▶ PASSAGE GIVEN
— Start —

Serving in Washington at the Chiefs of Staff headquarters, Deane was well aware that American and British air operations in Europe were going very badly. As of the fall of 1943, the objective of grounding the Luftwaffe in preparation for the invasion of France in 1944 was as far from being achieved as ever. The Luftwaffe was alive and kicking, exacting an ever higher price on the British and American planes bombing German targets. The same applied to the German air-defense systems, which could not be suppressed.

In 1943 the Royal Air Force lost 2,700 heavy bombers, either shot down or damaged. Bombing raids on Berlin alone, which began in November 1943 and continued until March 1944, caused the loss of 1,128 British aircraft. American losses were also staggering. During the second week of October 1943, the month Deane arrived in Moscow, the Eighth Air Force, operating from Britain, lost 148 bombers. The loss rate of the bombing raid on October 14 stood at 20.7 percent, and the damage rate reached 47.4 percent. Raids deep into German territory unescorted by fighters were becoming prohibitively costly, and fighters such as the Mustang P-51 were unable to reach Eastern Europe because their gasoline tanks could not carry sufficient fuel.

— End —

▶ EXCERPTED DATA
— Start —

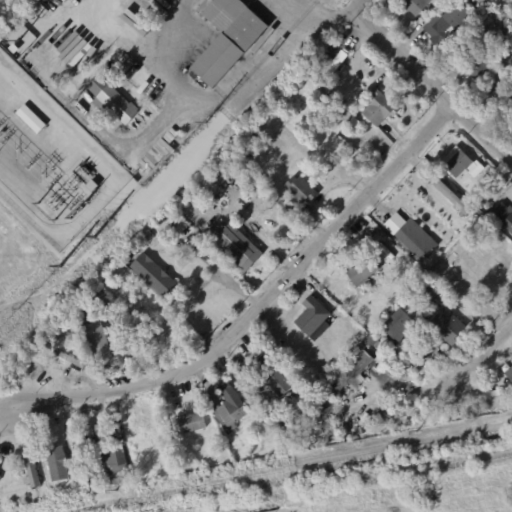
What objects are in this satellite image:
road: (275, 0)
road: (354, 1)
building: (501, 1)
building: (415, 5)
building: (417, 5)
building: (446, 22)
building: (447, 24)
building: (227, 36)
building: (228, 37)
building: (4, 49)
building: (337, 61)
building: (476, 61)
building: (335, 65)
building: (196, 77)
road: (431, 83)
building: (69, 89)
building: (111, 98)
building: (113, 101)
building: (379, 107)
building: (380, 108)
building: (32, 119)
building: (354, 122)
building: (140, 128)
building: (114, 130)
building: (158, 156)
power substation: (50, 160)
building: (152, 160)
building: (457, 162)
building: (463, 162)
building: (147, 165)
building: (220, 178)
building: (93, 187)
building: (300, 188)
building: (300, 188)
building: (451, 196)
building: (214, 199)
building: (174, 223)
building: (415, 237)
building: (416, 238)
building: (236, 244)
building: (237, 246)
building: (133, 251)
building: (410, 264)
building: (363, 271)
building: (364, 272)
building: (153, 275)
building: (155, 276)
building: (234, 276)
building: (428, 291)
road: (259, 309)
building: (312, 315)
building: (314, 319)
building: (398, 324)
building: (447, 324)
building: (447, 325)
building: (401, 327)
building: (98, 340)
building: (98, 340)
road: (482, 353)
building: (73, 361)
building: (330, 366)
building: (357, 366)
building: (357, 366)
building: (510, 374)
building: (273, 377)
building: (275, 377)
building: (339, 388)
building: (229, 401)
building: (493, 401)
building: (494, 404)
building: (229, 406)
building: (190, 422)
building: (191, 423)
building: (362, 431)
building: (115, 456)
building: (117, 461)
building: (56, 462)
building: (57, 463)
building: (30, 470)
building: (30, 470)
building: (92, 471)
building: (0, 476)
building: (128, 477)
building: (58, 486)
building: (37, 491)
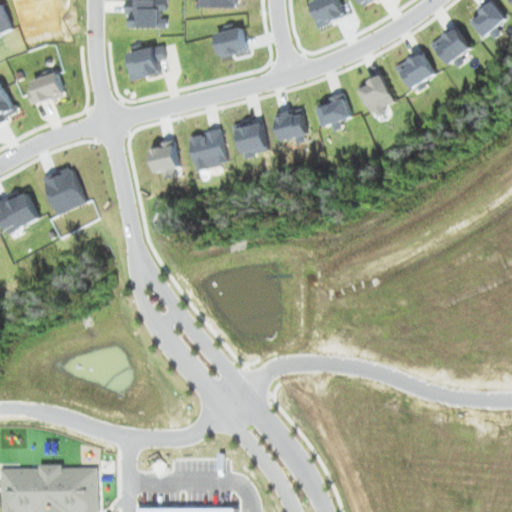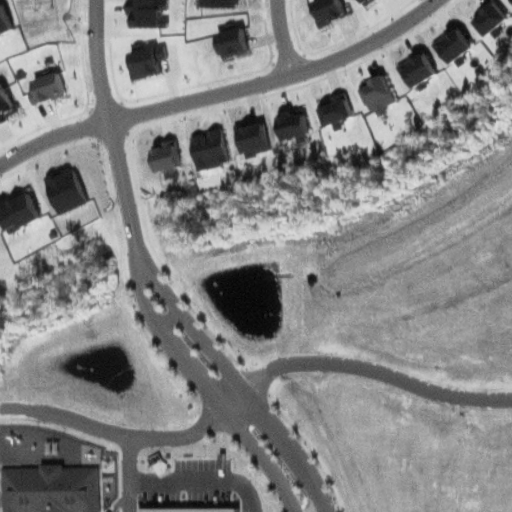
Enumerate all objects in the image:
road: (281, 34)
building: (147, 63)
building: (47, 88)
road: (215, 90)
building: (378, 90)
building: (337, 110)
building: (7, 111)
road: (110, 128)
building: (288, 130)
building: (253, 136)
building: (210, 148)
building: (167, 157)
building: (66, 189)
building: (19, 211)
road: (375, 370)
road: (236, 381)
road: (208, 387)
road: (232, 397)
road: (120, 432)
road: (132, 474)
building: (55, 488)
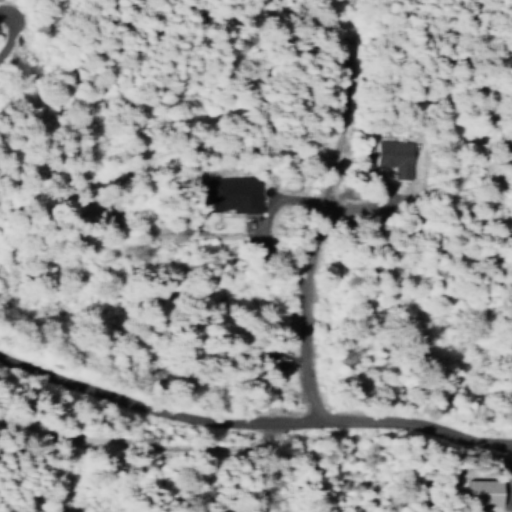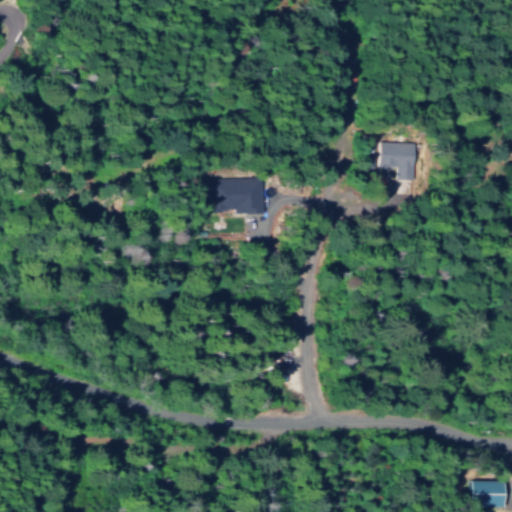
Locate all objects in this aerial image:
building: (386, 156)
building: (232, 193)
road: (312, 220)
road: (250, 419)
building: (486, 491)
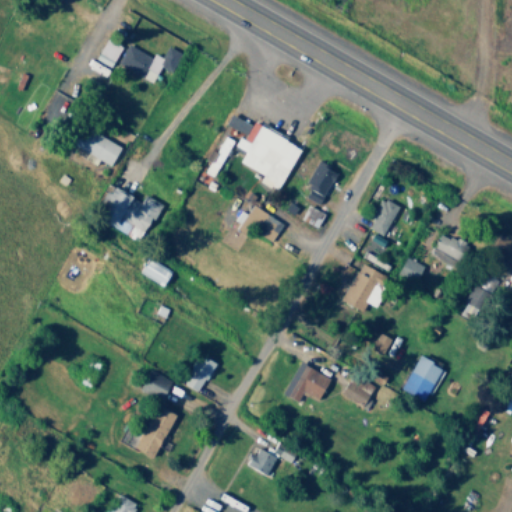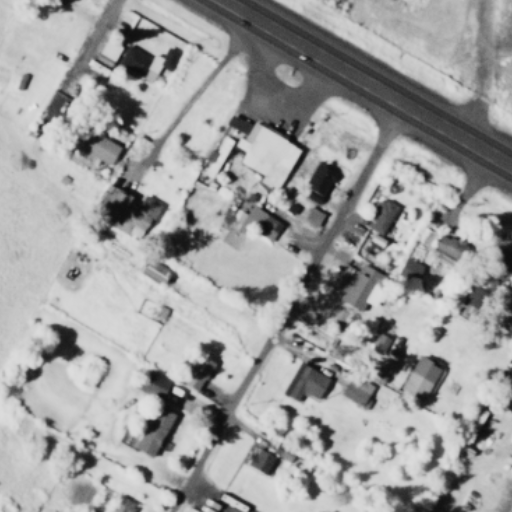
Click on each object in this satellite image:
road: (88, 43)
building: (106, 52)
building: (144, 61)
road: (364, 83)
road: (187, 100)
building: (93, 144)
building: (261, 151)
building: (125, 212)
building: (309, 216)
building: (379, 216)
building: (445, 245)
building: (408, 268)
building: (152, 271)
building: (360, 287)
building: (471, 296)
building: (510, 307)
road: (286, 309)
building: (377, 343)
building: (195, 372)
building: (418, 378)
building: (303, 382)
building: (152, 383)
building: (351, 393)
building: (506, 395)
building: (151, 430)
building: (257, 460)
building: (115, 505)
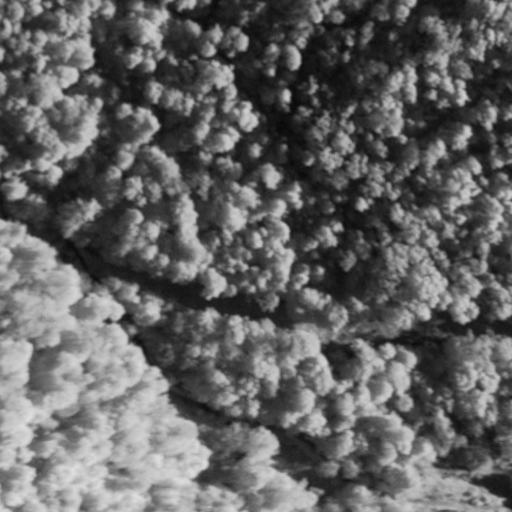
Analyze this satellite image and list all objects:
road: (221, 412)
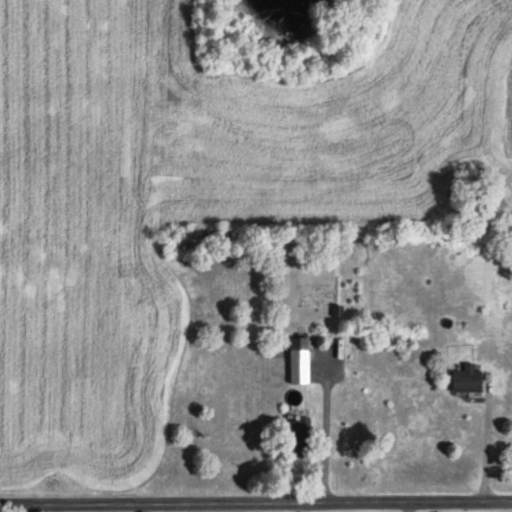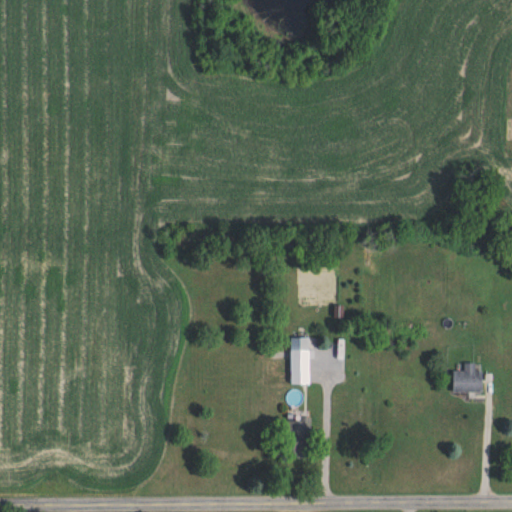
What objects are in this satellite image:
building: (300, 367)
building: (468, 380)
road: (322, 432)
road: (483, 451)
road: (256, 508)
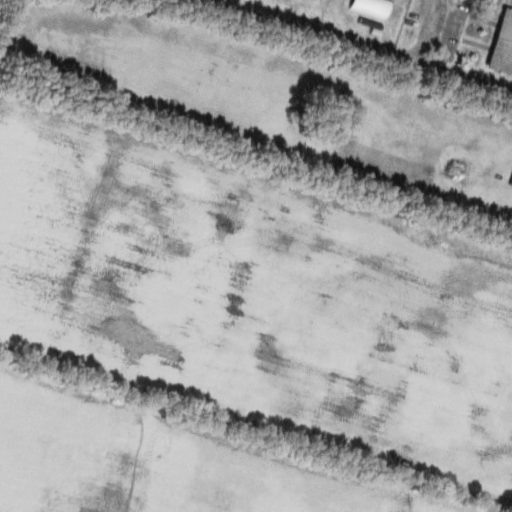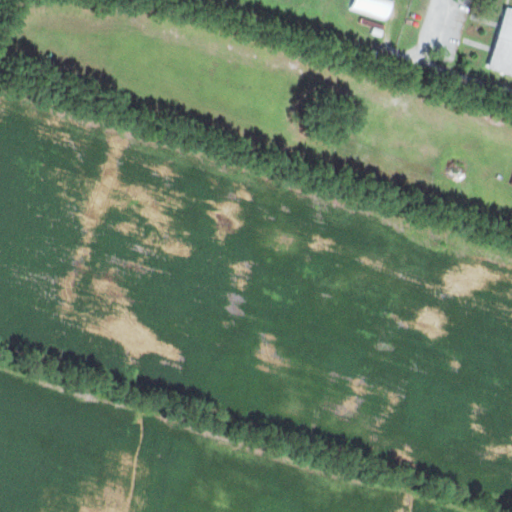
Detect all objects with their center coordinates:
building: (374, 8)
building: (504, 45)
road: (423, 66)
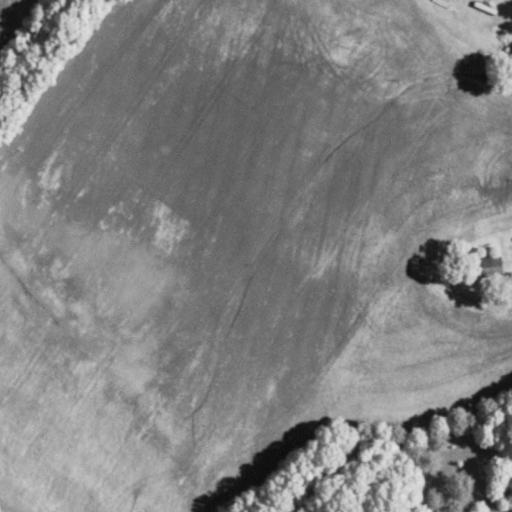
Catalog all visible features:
road: (467, 33)
building: (487, 266)
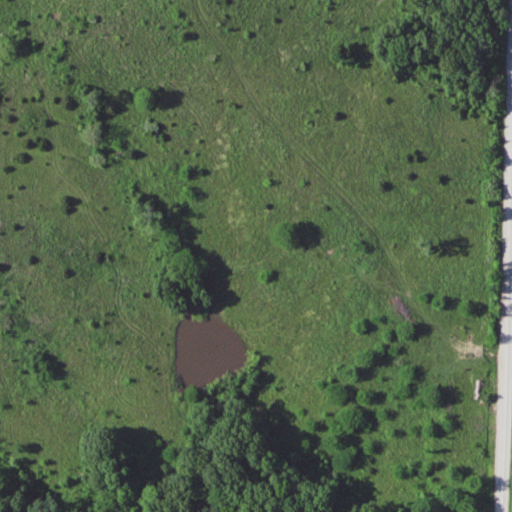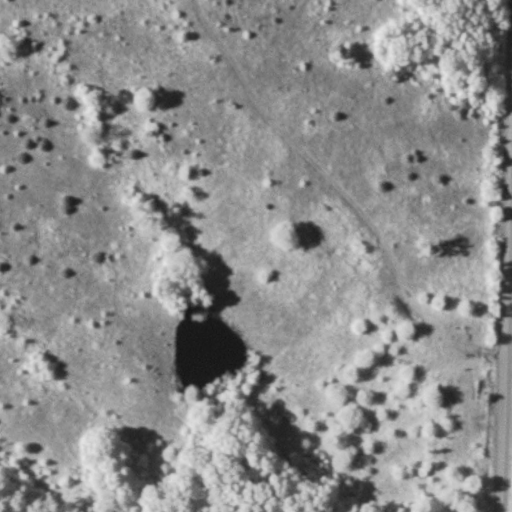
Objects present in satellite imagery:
road: (503, 275)
road: (506, 353)
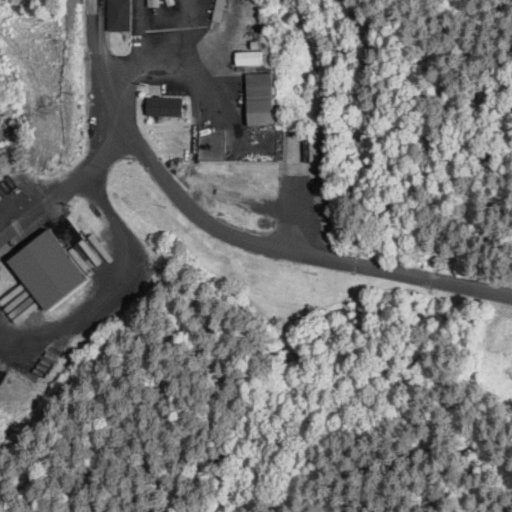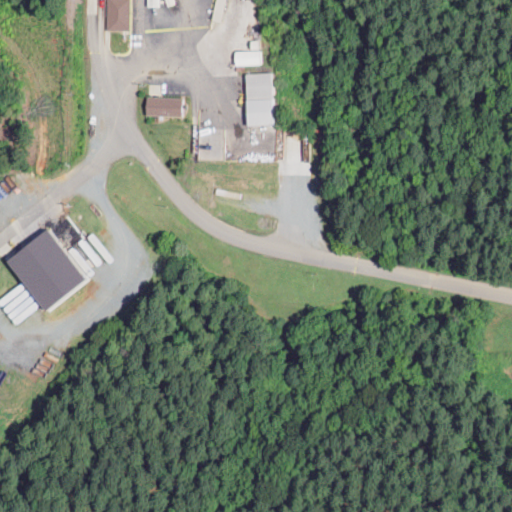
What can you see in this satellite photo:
building: (120, 14)
road: (138, 36)
building: (250, 56)
road: (188, 65)
road: (143, 71)
building: (166, 105)
road: (66, 186)
road: (230, 236)
building: (51, 268)
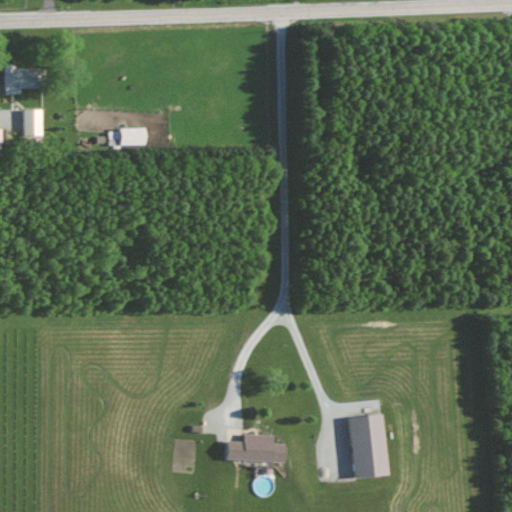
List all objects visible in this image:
road: (256, 10)
building: (18, 77)
building: (31, 121)
building: (125, 135)
building: (366, 445)
building: (254, 448)
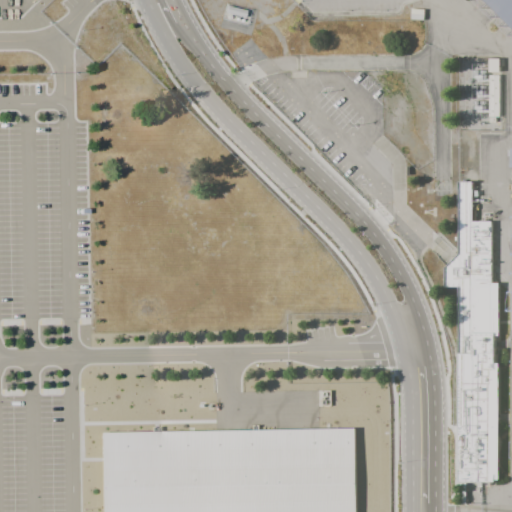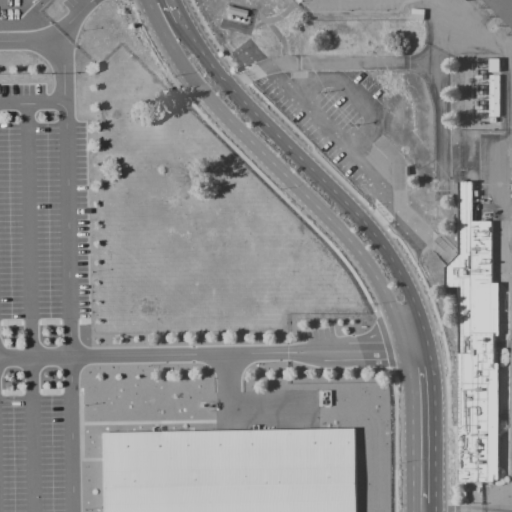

— End —

▶ WHAT TO WORK ON
According to the passage on Allied air losses in 1943, why couldn't fighters such as the Mustang P-51 reach Eastern Europe? Answer in one to three sentences. The material plays no role here.

▶ EXERCISE ANSWER
Fighters such as the Mustang P-51 couldn't reach Eastern Europe because their gasoline tanks couldn't carry enough fuel.